Why SAM is inaccurate sometimes... (1 Viewer)

~ ReNcH ~

!<-- ?(°«°)? -->!
Joined
Sep 12, 2004
Messages
2,493
Location
/**North Shore**\
Gender
Male
HSC
2005
I was just thinking about why SAM might be inaccurate and I realised why SAM may be spitting out UAIs higher than true UAIs (I'm not sure if my ideas are correct though).

1. Aligned marks are given as whole numbers, which means they are rounded up or down e.g. 44.5 will be reported as 45. So, when you take into account that an 80 may actually be 79.5 and that a 94 might actually be a 94.4, then this could alter the SAM UAI by ~0.05-0.25, thus making it appear either inflated or deflated (once you total up about 5 or 6 subjects)

2. In calculating an HSC mark, an average of the exam mark and assessment marks are taken. But both the exam mark and assessment mark are reported as whole numbers, and may have been rounded up.
As an example, a person gets the following result:

Exam mark: 86 --- Assessment mark: 83 --- HSC mark: 85

If you take into account that 85.5 rounds to 86 and 82.5 to 83 then this could be the real situation (hypothetically):

Exam mark: 85.5 --- Assessment mark: 82.5 --- HSC mark: 84

From this example, you can see that whilst you may think you received 85, if you consider the rounding up of marks, you may only have got 84 - when you do this for about 10-12 units, it could significantly change the UAI that is estimated by SAM.

*Note: it can also work in your favour i.e. if your marks happened to have been rounded down.

Anyway, that's my two cents. But I'll need Lazarus to confirm (or deny) that what I'm saying is actually true.

Btw. I didn't know whether this thread should belong in this section or the SAM section, so mods - feel free to move it :)
 
Last edited:

KeypadSDM

B4nn3d
Joined
Apr 9, 2003
Messages
2,631
Location
Sydney, Inner West
Gender
Male
HSC
2003
I'm guessing UAI's go up because students and teachers are becoming more informed about what the students need to fulfil in their HSC examinations. Not that each year is becoming smarter.
 

AE86

Member
Joined
Jun 12, 2004
Messages
73
Gender
Male
HSC
2004
That's why the syllabus changes in a while.
 

Lazarus

Retired
Joined
Jul 6, 2002
Messages
5,965
Location
CBD
Gender
Male
HSC
2001
Yes, rounding does account for much of the error margin with SAM. :)

Those errors are compounded by the fact that we're forced to estimate (via linear interpolation) the scaled marks corresponding to particular aligned HSC marks.

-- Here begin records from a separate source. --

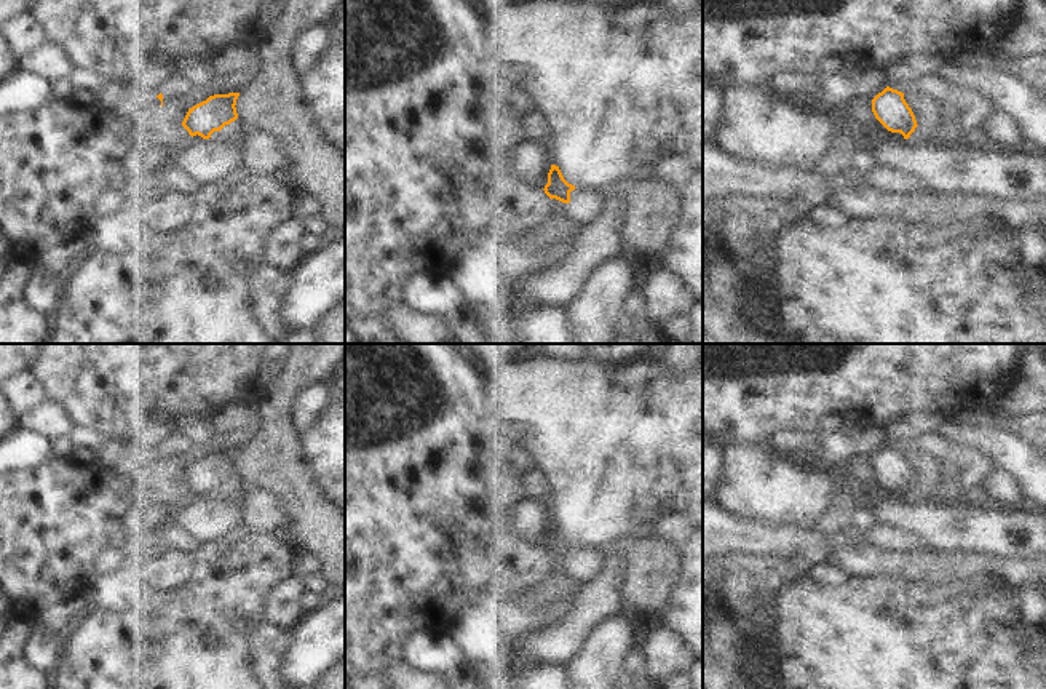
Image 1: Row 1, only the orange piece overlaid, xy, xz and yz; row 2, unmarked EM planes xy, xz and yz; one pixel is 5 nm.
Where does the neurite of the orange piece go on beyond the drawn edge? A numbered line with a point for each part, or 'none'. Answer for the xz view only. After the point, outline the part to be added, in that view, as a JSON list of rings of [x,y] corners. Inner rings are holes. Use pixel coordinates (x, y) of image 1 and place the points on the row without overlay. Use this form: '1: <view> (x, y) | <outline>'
1: xz (586, 563) | [[[581,545],[570,550],[569,561],[553,556],[551,568],[567,587],[580,590],[604,574],[608,555],[610,548]]]

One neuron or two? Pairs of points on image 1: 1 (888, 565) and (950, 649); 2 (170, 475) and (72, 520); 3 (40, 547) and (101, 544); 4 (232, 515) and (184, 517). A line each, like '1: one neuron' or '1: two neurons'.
1: two neurons
2: one neuron
3: one neuron
4: one neuron

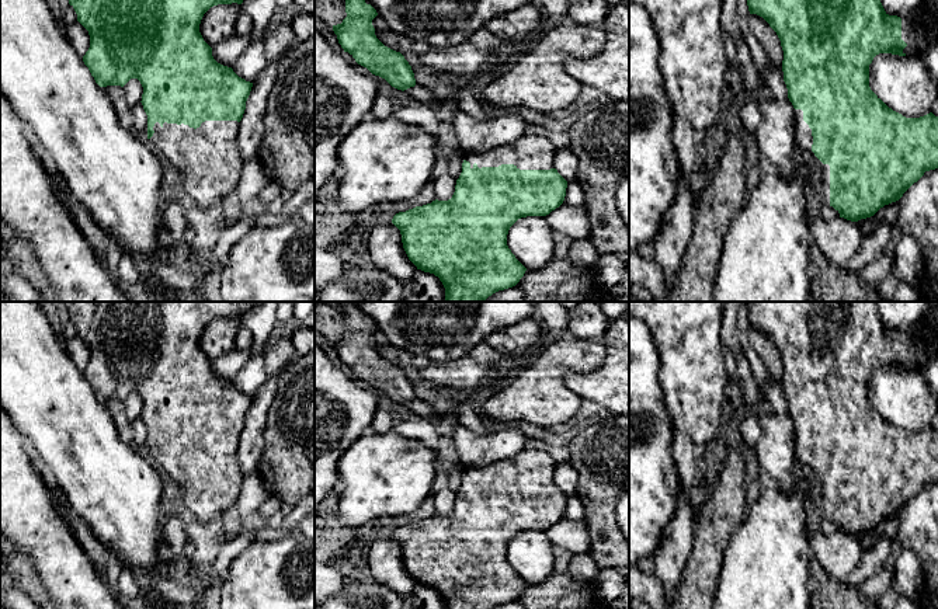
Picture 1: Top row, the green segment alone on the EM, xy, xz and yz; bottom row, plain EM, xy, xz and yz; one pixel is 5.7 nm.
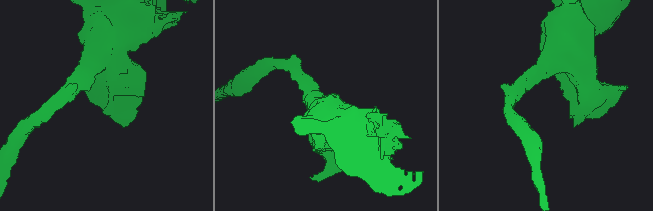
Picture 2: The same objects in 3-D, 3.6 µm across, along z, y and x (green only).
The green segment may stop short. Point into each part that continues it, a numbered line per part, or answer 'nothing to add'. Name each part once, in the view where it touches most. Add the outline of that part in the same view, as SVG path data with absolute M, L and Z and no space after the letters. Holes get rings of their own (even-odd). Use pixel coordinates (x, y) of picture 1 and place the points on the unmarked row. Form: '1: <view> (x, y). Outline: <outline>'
1: xy (207, 472). Outline: M205 435L197 443L184 438L156 436L149 456L178 484L185 507L194 518L204 525L216 526L220 516L234 507L244 478L237 464L239 442L237 435Z

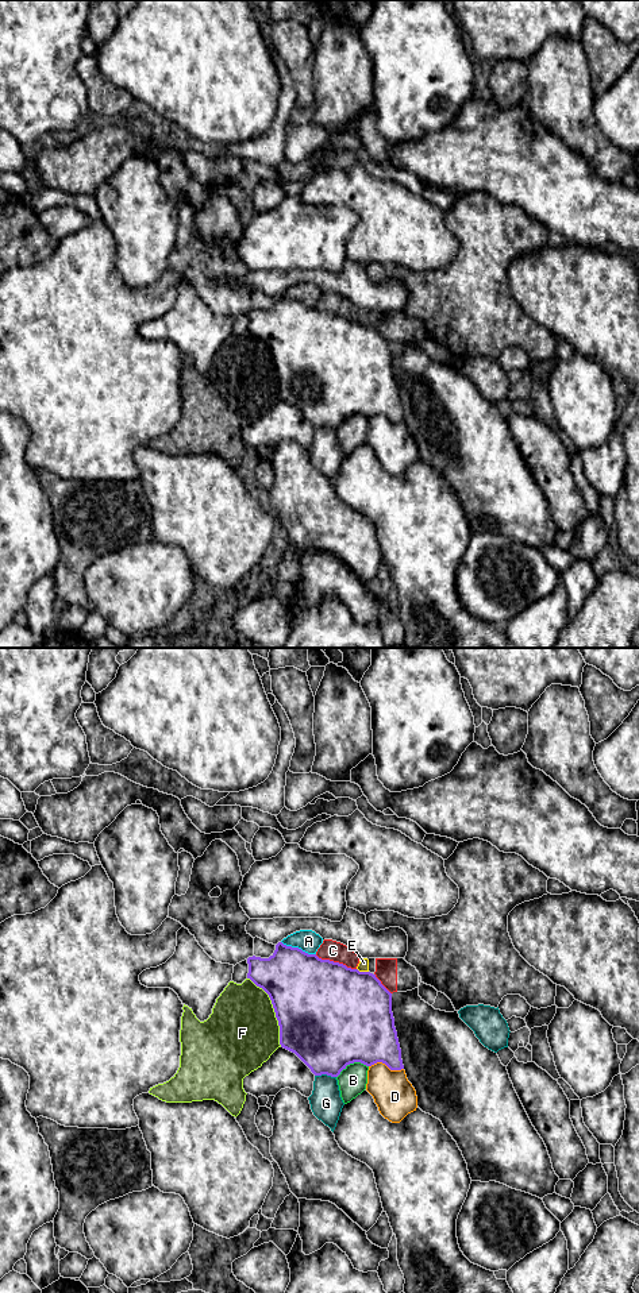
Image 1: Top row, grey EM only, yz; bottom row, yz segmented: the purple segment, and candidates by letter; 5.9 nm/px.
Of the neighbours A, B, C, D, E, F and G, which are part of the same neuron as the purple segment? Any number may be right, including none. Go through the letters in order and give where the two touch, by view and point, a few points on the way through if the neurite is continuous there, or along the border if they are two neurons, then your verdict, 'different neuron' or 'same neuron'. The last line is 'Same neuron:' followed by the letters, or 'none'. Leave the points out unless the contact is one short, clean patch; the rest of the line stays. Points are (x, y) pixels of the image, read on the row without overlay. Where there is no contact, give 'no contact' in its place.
A: contact yz (297, 300); different neuron
B: contact yz (351, 415); different neuron
C: contact yz (335, 315); different neuron
D: contact yz (387, 417); different neuron
E: contact yz (362, 324); border yz (357, 320), (368, 324); different neuron
F: contact yz (274, 363); different neuron
G: contact yz (326, 425); different neuron
Same neuron: none

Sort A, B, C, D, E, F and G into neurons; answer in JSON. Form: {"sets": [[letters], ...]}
{"sets": [["A"], ["B"], ["C", "E", "F"], ["D"], ["G"]]}

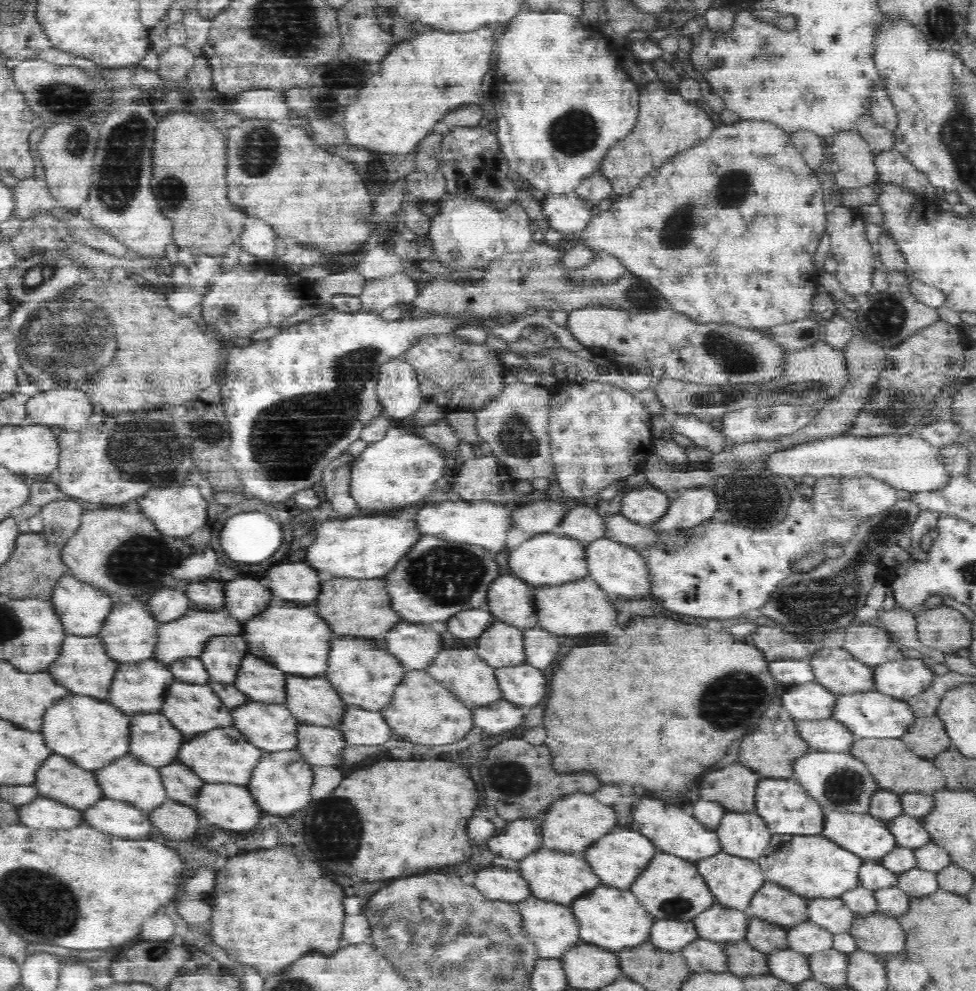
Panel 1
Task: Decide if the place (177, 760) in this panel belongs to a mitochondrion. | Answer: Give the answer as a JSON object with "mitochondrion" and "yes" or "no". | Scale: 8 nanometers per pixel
{"mitochondrion":"no"}

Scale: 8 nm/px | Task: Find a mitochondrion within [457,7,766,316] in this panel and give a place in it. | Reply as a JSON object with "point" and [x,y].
{"point":[575,132]}

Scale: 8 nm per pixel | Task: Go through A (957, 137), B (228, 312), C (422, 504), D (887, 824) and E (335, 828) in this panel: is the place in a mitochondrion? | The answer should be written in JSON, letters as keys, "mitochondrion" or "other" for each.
{"A":"mitochondrion","B":"mitochondrion","C":"other","D":"other","E":"mitochondrion"}

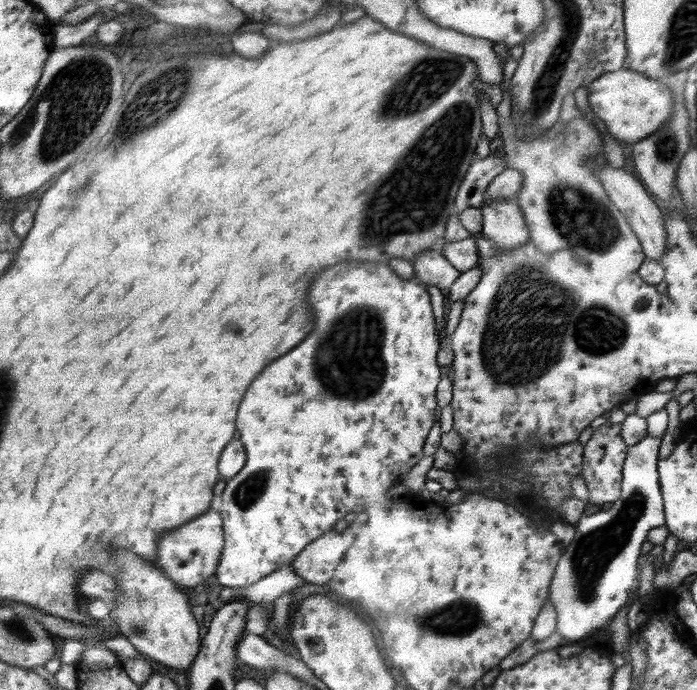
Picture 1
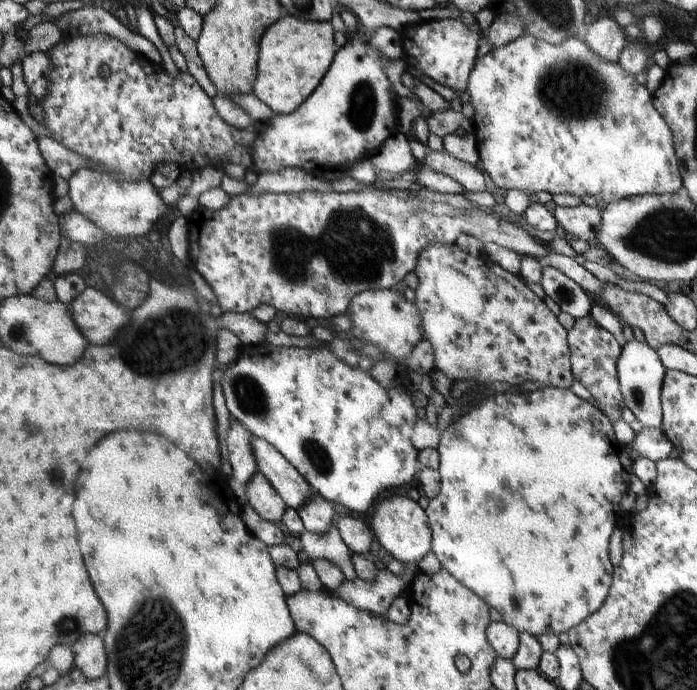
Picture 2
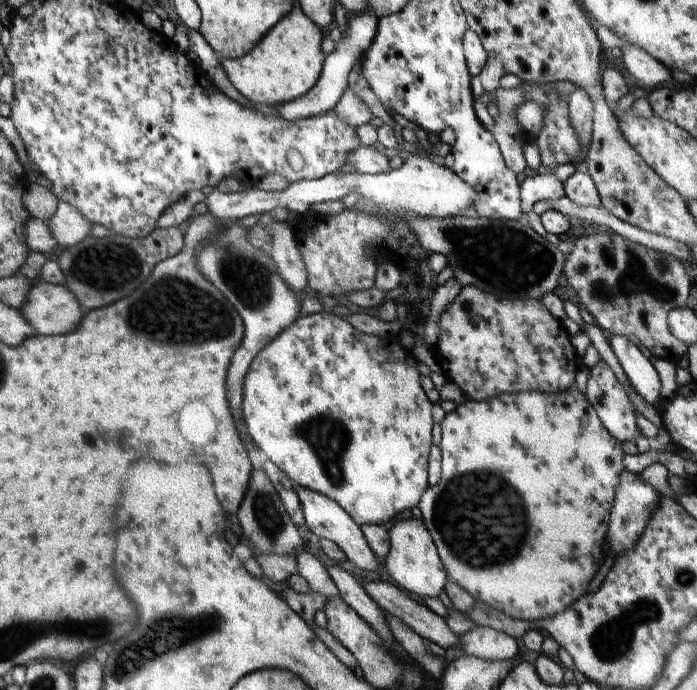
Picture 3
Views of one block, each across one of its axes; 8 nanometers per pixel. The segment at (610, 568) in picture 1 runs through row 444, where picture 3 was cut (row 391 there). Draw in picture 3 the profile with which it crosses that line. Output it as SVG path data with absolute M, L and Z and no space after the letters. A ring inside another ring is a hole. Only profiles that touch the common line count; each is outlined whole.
M612 335L609 344L635 393L656 405L661 400L661 382L655 366L627 337Z

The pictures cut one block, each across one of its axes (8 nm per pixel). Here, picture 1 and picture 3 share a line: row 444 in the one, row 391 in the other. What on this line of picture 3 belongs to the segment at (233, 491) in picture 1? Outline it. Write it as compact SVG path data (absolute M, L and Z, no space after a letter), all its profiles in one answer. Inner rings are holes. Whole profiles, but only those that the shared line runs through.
M326 310L313 315L300 315L288 328L270 341L251 360L250 368L244 377L242 410L250 440L258 446L274 464L281 468L298 485L319 492L338 503L359 524L374 523L384 525L398 512L418 506L422 493L429 487L429 452L432 444L431 413L433 404L426 396L419 379L418 361L409 349L400 344L397 337L367 335L354 329L340 316Z

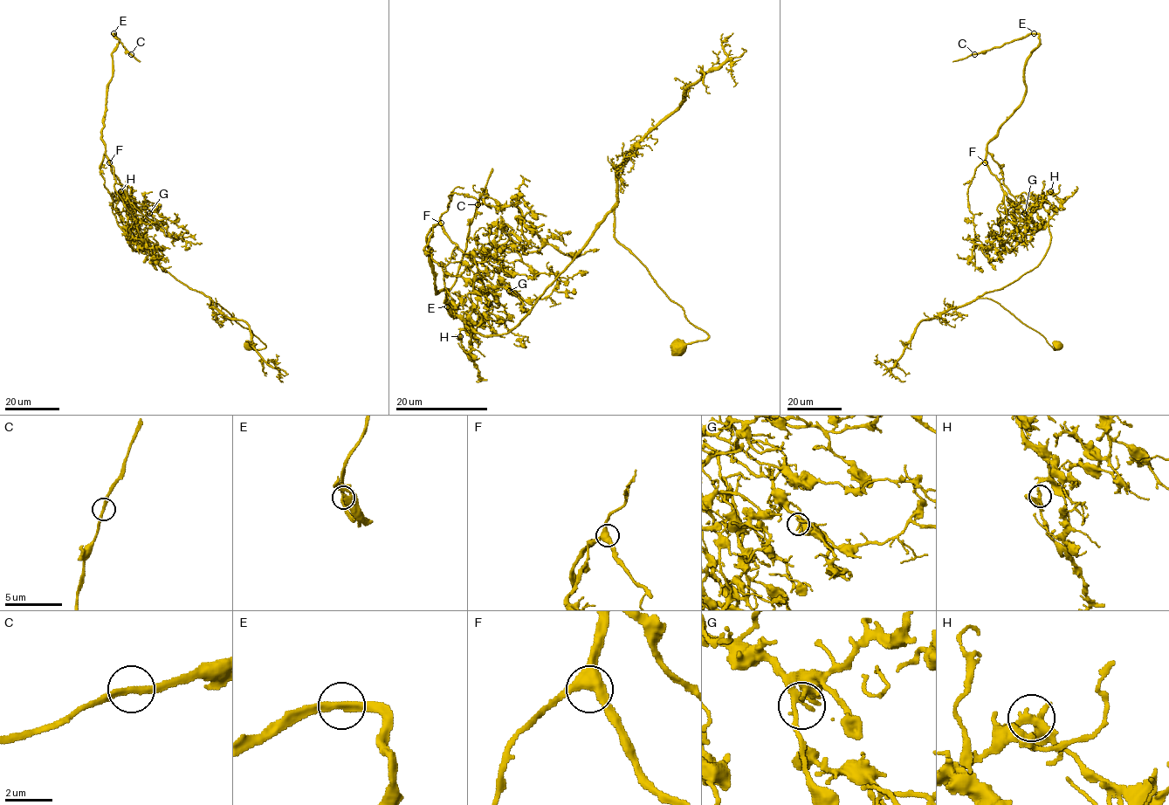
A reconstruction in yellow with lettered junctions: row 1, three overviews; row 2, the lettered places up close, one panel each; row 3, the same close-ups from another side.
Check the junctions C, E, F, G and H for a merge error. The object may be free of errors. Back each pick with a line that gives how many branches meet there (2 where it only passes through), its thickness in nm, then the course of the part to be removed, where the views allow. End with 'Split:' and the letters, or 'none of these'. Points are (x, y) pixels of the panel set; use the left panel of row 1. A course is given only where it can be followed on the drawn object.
H: Branches: 2. Thickness 400 nm. Course of the part to remove: (120, 191), (128, 226), (156, 261), (211, 300), (213, 306), (249, 326), (255, 351), (277, 369), (280, 381)
Split: H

And then there's a further estimation process when it comes to converting scaled aggregates to UAIs.

It's easy to get it slightly wrong.
 

sped_kid01

FindWhatIsYet2BeFound
Joined
Mar 3, 2004
Messages
703
Location
a place where i call home
Gender
Female
HSC
2004
well....when i got my results on friday, i put them straight into SAM, and it gave me uai...

it was correct, minus .03

i would say its rather accurate
 

acmilan

I'll stab ya
Joined
May 24, 2004
Messages
3,989
Location
Jumanji
Gender
Male
HSC
N/A
I dont get it, everytime i put in a set of marks from a 2003 student it usually gives a pretty accurate UAI with a tiny margin of error, sometimes it is spot on. There would obviously be some people who got an estimate way off compared to what they actually got in 2004, but that would be because SAM predicts 2003 UAI not 2004.
 

helper

Active Member
Joined
Oct 8, 2003
Messages
1,183
Gender
Male
HSC
N/A
The scalings are done on the cohort as a whole. As the cohort changes each year, the scaling changes each yeat.
 

~ ReNcH ~

!<-- ?(°«°)? -->!
Joined
Sep 12, 2004
Messages
2,493
Location
/**North Shore**\
Gender
Male
HSC
2005
acmilan said:
I dont get it, everytime i put in a set of marks from a 2003 student it usually gives a pretty accurate UAI with a tiny margin of error, sometimes it is spot on. There would obviously be some people who got an estimate way off compared to what they actually got in 2004, but that would be because SAM predicts 2003 UAI not 2004.
I know this isn't the right thread, but ac did you get in the top 20 for maths?